If you have been logging your workouts for a while and you notice that you haven’t been making any progress for an exercise or two, you can make changes, such as using bands or chains, changing tempos, isometrics, etc. to get you out of that plateau. This is why I think it is such a big mistake for men over 40 to bypass keeping track of their progress with a training log because most recreational lifters at Planet Fitness, Gold’s Gym, or wherever, are oblivious to their plateau. Not only that, just by having a record of your previous lifts can keep you disciplined and serve as motivation to push yourself to make incremental increases in the amount of weight or number of repetitions compared to what you lifted in previous weeks or months — it’s kind of like you’re competing with yourself. Just remember that I said “incremental” changes.


Before I turned 40, myself, I always thought it was an exaggeration of how time passes so fast, but now that I’m here, those people were right!

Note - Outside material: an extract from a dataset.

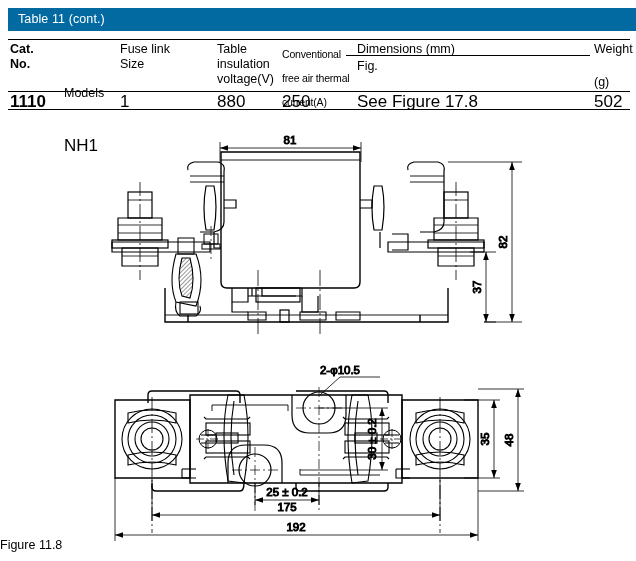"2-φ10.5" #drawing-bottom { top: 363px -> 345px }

Luckily, we are no longer in the stone age where turning 40 probably meant that you were probably past the normal life expectancy and you knew your time was coming up, so you still have time to make changes to your health and wellness. For men over 40, while you are not ancient and still able-bodied, it is still critical that you be more intelligent about your nutrition and fitness training because, at this age, it’s going to take more time to recover from injuries and you’re no longer a kid. By keeping your ego in check, staying within your skill level, and keeping track of your lifts with a logbook, you can start seeing your progress make big improvements and set your self on a path for a better life in the future.